Lo grotesco sin la sal gorda de los hermanos Farrelly. El surrealismo de un Jerry Lewis pasado por el tamiz de un Jacques Tati postmoderno. Hay imaginería propia, gadgets, muñecotes, engendros analógicos. Pero sobre todo hay un acercamiento inédito a lo cómico: la sorpresa inicial es el pistoletazo de salida, pero lo que le sigue a veces parece el resultado de un genuino ejercicio de improvisación. El resultado es fresco, sofisticado sin recurrir a aspavientos autorales y todo eso, recalco, sin dejar de ser rabiosamente personal. Dupieux es de los que se ríen de sus propios chistes sin esperar contagiarle a nadie su hilaridad.
Tomemos como ejemplo Increíble pero cierto. Un agente inmobiliario le endosa a una pareja talludita una casa con una particularidad fascinante: el acceso a una cavidad subterránea lanza la vida 12 horas hacia adelante… al tiempo que rejuvenece los cuerpos tres jornadas. Una paradoja que los protagonistas acogen con curiosidad, pero sin denotar gran sorpresa… ¡qué demonios, estas cosas pasan!
Lo que el espectador no tiene manera de prever es que ella siempre había querido ser una supermodelo de éxito y que está dispuesta a adentrarse las veces que haga falta en esas catacumbas capaces de retrotraerla a edades pretéritas. En paralelo, la historia de un jefe que se ha implantado un pene electrónico que falla más que una escopeta de feria. La una y el otro, dos Peterpanes grotescos incapaces de sobrellevar el paso del tiempo (¿quién dijo que Dupieux no podía ser profundo?).
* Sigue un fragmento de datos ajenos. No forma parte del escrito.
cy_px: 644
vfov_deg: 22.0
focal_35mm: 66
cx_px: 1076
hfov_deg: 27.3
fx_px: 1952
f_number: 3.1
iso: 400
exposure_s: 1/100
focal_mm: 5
Un resumen argumental de Fumar provoca tos hace explotar igualmente la cabeza. Un grupo de superhéroes con ultra poderes tabaquiles (cada uno de los cinco integrantes aportan alguno de los venenos comercializados por la industria tabaquera: nicotina, amoniaco, benzeno, metanol y mercurio) se dedican a salvar la Tierra de amenazas zoomorfas. Que si tortugas mutadas, que si lagartos humanoides… lo típico.
Pero el grupo últimamente no se halla lo suficientemente cohesionado. Así que toca irse de ejercicios espirituales junto al lago, disfrutar de la nevera-supermercado y prepararse física y mentalmente para la madre de todas las batallas por la supervivencia terrícola.
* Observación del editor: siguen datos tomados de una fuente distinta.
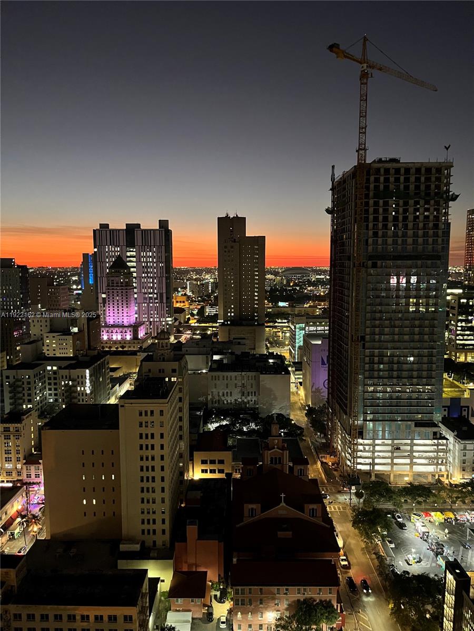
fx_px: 475
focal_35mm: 26
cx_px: 237
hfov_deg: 53.1
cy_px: 316
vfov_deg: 67.3
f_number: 1.6
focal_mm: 5.1
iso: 800
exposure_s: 1/30
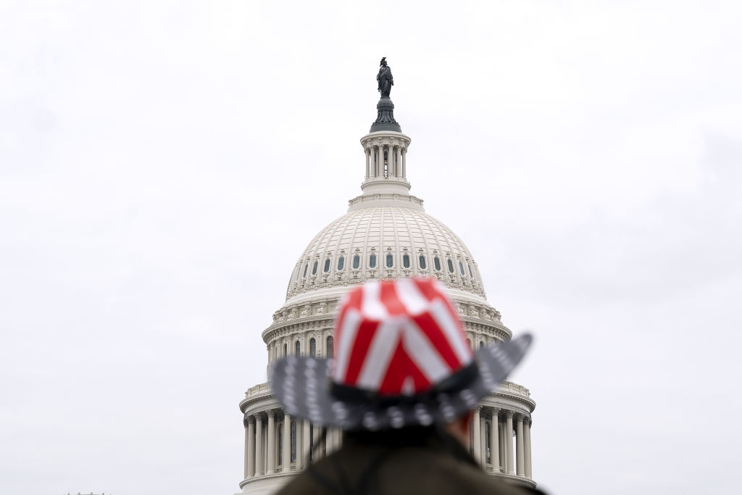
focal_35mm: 88
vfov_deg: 15.5
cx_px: 371
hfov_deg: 23.1
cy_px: 248
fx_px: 1814
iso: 125
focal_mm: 59
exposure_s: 1/320
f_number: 4.5
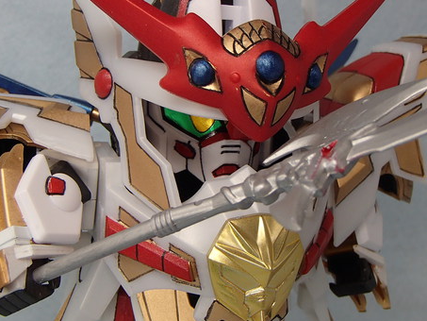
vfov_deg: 29.6
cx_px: 198
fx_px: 605
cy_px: 137
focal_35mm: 49
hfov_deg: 38.9
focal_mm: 6.64
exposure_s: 1/160
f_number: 4.7
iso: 200
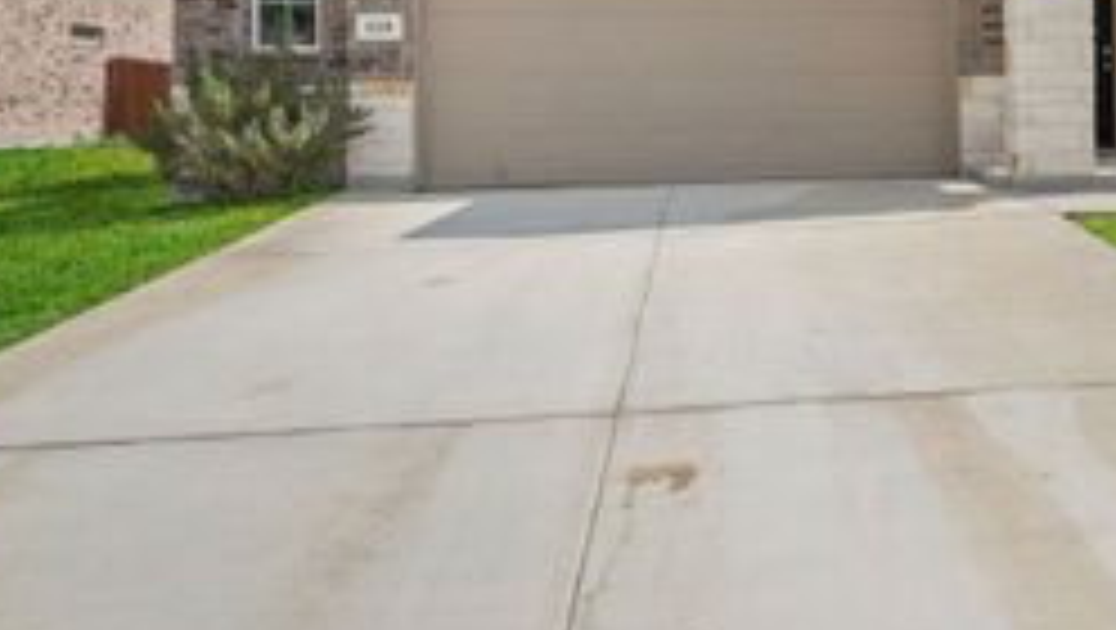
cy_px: 106
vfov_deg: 30.3
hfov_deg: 49.3
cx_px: 914
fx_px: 1125
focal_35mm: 38
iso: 800
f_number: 16
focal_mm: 11.8
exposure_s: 1/640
Y cuando uno ha aceptado estas reglas del juego, Dupieux vuelve a cortocircuitar la narración, salpicándola de ejercicios de divagación y fuga. En torno al fuego o cocinando una barracuda -cual personajes de un Decamerón moderno en un contaminadísimo futuro distópico- se acumularán las historias de terror, que incluyen una escafandra “para pensar” (quizás demasiado), un pez con su hábitat enturbiado o un accidente muy gore en el agro francés.
Viendo una película de Quentin Dupieux siempre llega un momento en el que te preguntas cuál era la trama principal, cómo demonios te ha llevado hasta ahí. Si en realidad había algún protagonista. Si el director es un conversador nato -de esos que saltan de un tema a otro, pero con una extraña cohesión en todo su discurso- o sencillamente vive en un continuo estado alterado.
Entre lo psicotrópico y lo infantil, entre lo demencial y lo sublime. Quien aspire a entender la mente de Dupieux llega tarde (al igual que sus últimos 12 terapeutas, supongo). El suyo no es solo un cine juguetón: es el despliegue más imaginativo entre los directores activos del continente europeo, con una capacidad infinita para sorprender al más avezado y descreído de los espectadores. Y en el que lo mismo te puedes encontrar un guiño a Luis Buñuel que una fallida tentativa de salto temporal, gentileza de un robot oligofrénico colapsado.
¿Lo mejor de todo? Que da la sensación de no haber alcanzado su cénit, de perfeccionar su maquinaria dadá película tras película.